_PROBLEM STATEMENT:_ Only the closing portion of the entries is to be reproduced: the line containing "X1457874Y1459055D02*" through the very last line, exactly as written.

_DATA FOR THIS TASK:_
=== Begin Enclosure ===

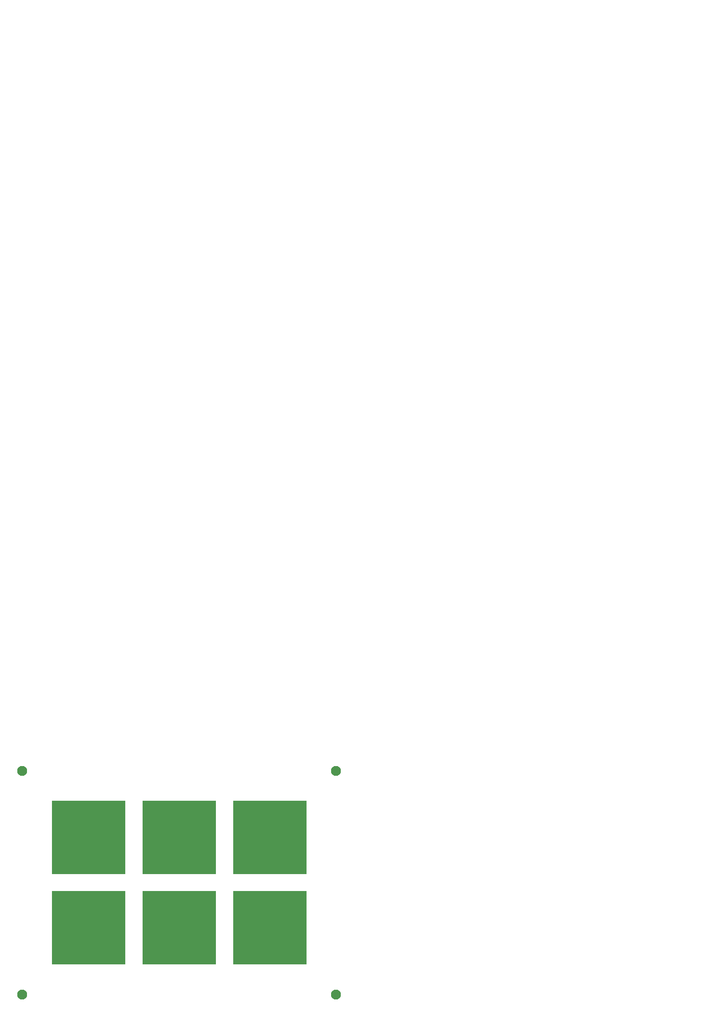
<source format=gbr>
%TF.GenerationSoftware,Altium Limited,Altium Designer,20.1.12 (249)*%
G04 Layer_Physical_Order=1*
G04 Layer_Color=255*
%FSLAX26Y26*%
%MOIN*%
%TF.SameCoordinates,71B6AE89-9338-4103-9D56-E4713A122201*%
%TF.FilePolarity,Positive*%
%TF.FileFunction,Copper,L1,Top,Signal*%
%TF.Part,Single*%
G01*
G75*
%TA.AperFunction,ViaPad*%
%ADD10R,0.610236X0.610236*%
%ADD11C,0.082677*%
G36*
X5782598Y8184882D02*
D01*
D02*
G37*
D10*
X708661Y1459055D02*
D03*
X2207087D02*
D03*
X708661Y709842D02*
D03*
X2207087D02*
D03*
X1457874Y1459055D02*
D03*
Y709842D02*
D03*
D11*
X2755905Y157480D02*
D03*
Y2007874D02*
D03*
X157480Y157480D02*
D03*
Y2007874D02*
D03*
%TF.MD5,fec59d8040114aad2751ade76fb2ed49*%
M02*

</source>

=== End Enclosure ===

_RESULT OF THIS EXERCISE:_
X1457874Y1459055D02*
D03*
Y709842D02*
D03*
D11*
X2755905Y157480D02*
D03*
Y2007874D02*
D03*
X157480Y157480D02*
D03*
Y2007874D02*
D03*
%TF.MD5,fec59d8040114aad2751ade76fb2ed49*%
M02*

</source>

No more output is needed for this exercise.